Matrix equations are widely used in many scientific areas such as engineering, physics, system and control theory, computer science, and information science. The research on solvability conditions and structural representations of solutions to matrix equations is of central importance in matrix algebra as well as in general mathematics. The topics in this mini-symposium focus mainly on the solvability conditions, special and general solutions, structural representations to some matrix algebraic equations over various algebraic structures including fields, division rings, regular rings and so on. Moreover, efficient computing algorithms and their applications in system, control theory, and quantum computing will be discussed and explored.

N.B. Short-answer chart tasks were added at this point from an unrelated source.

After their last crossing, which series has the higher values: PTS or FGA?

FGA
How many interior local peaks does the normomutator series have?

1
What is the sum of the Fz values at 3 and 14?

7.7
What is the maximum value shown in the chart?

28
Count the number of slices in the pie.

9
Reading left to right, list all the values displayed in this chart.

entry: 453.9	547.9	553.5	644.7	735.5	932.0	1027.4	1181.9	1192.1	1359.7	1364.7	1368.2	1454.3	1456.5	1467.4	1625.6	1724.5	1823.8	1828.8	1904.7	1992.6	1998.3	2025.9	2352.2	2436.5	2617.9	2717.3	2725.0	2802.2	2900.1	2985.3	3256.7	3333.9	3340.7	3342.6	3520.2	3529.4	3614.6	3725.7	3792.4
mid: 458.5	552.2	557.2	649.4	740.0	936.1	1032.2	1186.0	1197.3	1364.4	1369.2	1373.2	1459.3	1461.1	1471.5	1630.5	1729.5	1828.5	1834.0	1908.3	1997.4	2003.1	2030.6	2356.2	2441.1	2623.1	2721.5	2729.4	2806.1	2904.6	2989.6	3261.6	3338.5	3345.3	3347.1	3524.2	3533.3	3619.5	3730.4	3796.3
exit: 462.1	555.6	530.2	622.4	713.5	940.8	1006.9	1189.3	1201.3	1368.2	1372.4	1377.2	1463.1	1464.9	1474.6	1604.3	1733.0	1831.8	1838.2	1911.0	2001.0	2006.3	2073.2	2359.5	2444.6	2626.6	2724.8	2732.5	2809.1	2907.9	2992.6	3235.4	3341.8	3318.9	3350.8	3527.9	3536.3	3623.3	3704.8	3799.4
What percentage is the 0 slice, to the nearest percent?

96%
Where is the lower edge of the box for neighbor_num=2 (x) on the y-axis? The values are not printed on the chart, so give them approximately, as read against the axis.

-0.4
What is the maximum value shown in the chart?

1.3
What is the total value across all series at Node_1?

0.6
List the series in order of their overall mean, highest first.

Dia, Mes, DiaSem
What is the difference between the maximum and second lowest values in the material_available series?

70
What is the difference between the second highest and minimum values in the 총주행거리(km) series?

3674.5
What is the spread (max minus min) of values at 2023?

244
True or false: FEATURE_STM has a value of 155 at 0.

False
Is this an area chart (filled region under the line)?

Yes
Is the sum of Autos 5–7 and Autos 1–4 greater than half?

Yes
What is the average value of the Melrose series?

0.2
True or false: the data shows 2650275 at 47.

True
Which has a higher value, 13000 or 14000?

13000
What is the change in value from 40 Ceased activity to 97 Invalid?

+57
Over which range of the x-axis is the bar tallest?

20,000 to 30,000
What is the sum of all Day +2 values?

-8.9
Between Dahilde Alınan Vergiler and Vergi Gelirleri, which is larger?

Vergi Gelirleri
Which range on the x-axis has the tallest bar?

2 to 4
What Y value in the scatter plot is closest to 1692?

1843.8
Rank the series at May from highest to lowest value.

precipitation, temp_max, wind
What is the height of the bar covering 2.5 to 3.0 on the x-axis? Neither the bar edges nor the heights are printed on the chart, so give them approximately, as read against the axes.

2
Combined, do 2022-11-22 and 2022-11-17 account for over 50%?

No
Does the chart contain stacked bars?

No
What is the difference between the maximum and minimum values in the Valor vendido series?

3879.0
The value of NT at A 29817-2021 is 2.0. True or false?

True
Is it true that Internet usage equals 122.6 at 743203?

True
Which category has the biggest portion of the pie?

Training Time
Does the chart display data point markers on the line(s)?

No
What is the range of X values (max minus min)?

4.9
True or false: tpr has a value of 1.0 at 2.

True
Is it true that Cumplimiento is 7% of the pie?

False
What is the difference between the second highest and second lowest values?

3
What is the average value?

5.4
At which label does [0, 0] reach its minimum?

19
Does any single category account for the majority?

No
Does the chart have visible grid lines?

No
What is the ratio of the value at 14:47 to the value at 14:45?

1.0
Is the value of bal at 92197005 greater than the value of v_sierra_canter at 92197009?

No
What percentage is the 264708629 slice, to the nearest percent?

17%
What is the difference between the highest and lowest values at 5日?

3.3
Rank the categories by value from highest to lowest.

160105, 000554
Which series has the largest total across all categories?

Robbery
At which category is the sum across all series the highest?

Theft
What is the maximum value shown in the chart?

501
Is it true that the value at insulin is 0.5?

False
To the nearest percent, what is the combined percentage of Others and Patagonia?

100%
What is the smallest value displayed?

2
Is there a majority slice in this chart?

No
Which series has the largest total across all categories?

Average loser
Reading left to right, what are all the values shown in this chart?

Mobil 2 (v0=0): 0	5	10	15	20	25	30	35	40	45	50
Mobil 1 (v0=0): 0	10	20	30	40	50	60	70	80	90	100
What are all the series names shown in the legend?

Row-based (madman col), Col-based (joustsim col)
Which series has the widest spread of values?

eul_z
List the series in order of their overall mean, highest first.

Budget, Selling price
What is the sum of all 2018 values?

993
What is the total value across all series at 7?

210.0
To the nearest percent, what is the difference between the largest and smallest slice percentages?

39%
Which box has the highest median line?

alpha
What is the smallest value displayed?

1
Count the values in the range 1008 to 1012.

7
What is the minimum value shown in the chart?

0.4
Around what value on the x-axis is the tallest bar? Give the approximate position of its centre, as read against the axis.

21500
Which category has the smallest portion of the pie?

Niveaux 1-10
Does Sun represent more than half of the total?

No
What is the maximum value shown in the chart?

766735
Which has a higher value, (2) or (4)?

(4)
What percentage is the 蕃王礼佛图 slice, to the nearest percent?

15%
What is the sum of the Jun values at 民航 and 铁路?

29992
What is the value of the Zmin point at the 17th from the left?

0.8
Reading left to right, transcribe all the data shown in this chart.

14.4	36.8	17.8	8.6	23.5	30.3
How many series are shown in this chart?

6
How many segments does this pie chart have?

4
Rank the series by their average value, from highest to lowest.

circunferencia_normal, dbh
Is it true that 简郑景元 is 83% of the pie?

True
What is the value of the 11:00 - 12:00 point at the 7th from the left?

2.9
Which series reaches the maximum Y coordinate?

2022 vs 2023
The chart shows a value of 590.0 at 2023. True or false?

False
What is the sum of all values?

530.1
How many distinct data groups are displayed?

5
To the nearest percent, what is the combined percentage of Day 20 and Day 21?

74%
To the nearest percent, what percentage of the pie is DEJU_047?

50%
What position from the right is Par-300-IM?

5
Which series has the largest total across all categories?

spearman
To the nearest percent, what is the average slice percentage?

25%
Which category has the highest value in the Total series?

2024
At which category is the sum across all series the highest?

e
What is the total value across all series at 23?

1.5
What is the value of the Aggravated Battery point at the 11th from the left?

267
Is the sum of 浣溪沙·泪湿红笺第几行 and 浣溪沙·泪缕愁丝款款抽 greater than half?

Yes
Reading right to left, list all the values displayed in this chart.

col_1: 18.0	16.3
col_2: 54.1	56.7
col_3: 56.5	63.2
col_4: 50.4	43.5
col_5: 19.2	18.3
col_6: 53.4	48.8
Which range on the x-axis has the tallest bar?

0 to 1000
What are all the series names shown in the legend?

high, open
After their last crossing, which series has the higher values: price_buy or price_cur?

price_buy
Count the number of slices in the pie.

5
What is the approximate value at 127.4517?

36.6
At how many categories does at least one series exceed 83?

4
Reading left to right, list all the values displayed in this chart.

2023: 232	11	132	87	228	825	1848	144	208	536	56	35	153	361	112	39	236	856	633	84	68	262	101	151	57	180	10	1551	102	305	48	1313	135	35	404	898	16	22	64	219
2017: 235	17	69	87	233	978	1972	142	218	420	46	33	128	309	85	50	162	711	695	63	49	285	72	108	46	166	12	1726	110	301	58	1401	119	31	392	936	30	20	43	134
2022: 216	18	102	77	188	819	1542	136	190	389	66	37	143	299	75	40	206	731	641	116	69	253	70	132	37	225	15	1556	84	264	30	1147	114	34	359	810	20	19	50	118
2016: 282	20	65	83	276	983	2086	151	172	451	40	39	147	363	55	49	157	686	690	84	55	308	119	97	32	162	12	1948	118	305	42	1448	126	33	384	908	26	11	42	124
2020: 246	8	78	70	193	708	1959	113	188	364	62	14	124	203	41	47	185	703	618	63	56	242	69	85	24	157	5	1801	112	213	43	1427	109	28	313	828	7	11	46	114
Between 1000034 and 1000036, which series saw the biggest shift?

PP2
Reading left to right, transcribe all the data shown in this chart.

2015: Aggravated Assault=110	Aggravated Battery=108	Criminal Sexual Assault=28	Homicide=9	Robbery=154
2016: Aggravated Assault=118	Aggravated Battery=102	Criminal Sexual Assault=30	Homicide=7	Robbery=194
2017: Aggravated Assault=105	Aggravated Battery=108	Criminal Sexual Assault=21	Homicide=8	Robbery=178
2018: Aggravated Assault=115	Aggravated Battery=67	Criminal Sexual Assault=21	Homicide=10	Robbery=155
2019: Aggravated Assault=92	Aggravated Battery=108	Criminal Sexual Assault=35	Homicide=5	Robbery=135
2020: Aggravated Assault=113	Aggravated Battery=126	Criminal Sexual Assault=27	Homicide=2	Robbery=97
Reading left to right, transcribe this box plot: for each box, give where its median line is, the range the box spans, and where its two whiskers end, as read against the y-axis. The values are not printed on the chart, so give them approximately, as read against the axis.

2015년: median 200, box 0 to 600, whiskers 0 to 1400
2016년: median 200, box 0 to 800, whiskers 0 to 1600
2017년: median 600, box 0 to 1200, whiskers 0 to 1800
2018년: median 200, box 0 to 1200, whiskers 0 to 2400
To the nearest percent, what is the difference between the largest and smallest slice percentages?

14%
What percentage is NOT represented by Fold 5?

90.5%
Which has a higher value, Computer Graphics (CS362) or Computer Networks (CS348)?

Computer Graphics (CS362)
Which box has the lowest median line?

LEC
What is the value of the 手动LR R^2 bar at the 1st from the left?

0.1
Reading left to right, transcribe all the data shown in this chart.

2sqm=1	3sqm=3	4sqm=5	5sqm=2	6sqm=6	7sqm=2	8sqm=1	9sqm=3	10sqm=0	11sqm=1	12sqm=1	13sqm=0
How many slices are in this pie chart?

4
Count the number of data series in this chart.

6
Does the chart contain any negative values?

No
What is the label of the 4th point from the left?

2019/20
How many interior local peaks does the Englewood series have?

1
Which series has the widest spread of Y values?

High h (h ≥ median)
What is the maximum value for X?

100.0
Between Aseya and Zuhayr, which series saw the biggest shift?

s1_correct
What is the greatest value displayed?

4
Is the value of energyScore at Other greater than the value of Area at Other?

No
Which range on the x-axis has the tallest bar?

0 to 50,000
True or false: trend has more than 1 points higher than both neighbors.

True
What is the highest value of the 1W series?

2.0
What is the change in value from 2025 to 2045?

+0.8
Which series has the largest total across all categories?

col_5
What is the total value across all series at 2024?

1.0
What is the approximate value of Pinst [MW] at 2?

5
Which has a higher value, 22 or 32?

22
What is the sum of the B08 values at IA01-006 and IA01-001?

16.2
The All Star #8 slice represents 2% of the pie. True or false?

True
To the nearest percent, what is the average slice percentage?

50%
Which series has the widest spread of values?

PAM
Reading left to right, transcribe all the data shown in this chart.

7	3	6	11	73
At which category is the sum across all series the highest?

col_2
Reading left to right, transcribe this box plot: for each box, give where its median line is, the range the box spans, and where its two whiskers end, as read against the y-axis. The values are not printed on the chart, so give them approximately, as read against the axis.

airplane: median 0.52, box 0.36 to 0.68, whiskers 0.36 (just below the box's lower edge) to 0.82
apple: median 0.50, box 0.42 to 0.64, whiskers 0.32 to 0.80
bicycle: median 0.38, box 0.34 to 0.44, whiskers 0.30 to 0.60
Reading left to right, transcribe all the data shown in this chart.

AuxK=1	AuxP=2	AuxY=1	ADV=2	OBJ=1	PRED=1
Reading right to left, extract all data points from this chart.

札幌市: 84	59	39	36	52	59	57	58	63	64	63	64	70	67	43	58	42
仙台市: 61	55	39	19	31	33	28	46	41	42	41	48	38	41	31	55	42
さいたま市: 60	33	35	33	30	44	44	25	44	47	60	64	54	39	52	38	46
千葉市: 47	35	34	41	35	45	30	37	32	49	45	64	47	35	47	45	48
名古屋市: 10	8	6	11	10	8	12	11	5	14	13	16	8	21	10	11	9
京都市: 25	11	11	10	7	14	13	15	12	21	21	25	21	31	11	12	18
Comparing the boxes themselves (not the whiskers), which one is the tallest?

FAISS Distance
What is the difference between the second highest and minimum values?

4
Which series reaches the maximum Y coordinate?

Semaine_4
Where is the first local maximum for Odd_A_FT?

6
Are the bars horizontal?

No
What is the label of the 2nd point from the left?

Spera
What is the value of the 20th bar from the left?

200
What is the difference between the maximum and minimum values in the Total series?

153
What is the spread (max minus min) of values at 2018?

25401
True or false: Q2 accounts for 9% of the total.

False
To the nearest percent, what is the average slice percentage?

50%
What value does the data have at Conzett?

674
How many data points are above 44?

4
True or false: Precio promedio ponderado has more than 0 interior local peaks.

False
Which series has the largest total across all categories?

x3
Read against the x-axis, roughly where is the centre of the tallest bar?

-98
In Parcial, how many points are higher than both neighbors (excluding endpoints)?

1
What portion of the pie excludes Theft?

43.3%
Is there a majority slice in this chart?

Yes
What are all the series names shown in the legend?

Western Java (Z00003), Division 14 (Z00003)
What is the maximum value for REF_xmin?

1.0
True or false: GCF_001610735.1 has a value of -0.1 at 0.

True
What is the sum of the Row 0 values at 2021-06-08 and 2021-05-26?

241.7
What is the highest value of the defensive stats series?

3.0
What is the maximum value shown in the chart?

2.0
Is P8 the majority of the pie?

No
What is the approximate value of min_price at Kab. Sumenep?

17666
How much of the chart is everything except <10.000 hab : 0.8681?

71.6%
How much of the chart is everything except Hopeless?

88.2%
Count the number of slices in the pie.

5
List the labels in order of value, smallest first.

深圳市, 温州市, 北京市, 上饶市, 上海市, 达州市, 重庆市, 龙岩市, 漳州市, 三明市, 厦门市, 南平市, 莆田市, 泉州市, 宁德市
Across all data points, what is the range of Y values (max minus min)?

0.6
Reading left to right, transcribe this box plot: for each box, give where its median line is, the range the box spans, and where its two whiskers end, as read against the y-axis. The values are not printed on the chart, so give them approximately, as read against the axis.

This mini-symposium will provide an important opportunity for experts in linear algebra, matrix theory, ring theory and computer science to exchange ideas, to share new results, and to work in collaboration.

### Speakers

**Eric King-wah Chu**, *Projection Methods for Riccati Equations*

**Özlem Esen**, *On the Diagonal Stability of Metzler Matrices*

**David Imberti**, *Condition Number of Krylov Matrices and Subspaces via Kronecker Product Structure*

**Yan-Fei Jing**, *Recent Progress on Block Krylov Subspace Methods for Linear Systems with Multiple Right-hand Sides*

**Volha Kushel**, *Matrix Scalings and Submatrices*

**Jin Liang**, *Monotonicity of certain maps of positive definite matrices*

**Xingping Sheng**, *A relaxed gradient based algorithm for solving generalized coupled Sylvester matrix equations*

**Caiqin Song**, *On solutions to the matrix equations XB-AX=CY and XB-A\widehat{X}=CY*

**Lizhu Sun**, *Solutions of multilinear systems and characterizations for spectral radius of tensors*

**Qing-Wen Wang**, *A System of Matrix Equations over the Quaternion Algebra with Applications*

**Guihai Yu**,*The single-Hook immanants of adjacency and Laplacian marices for complete graph and cycle.*

**Yang Zhang**, *Solving Ore matrix equations*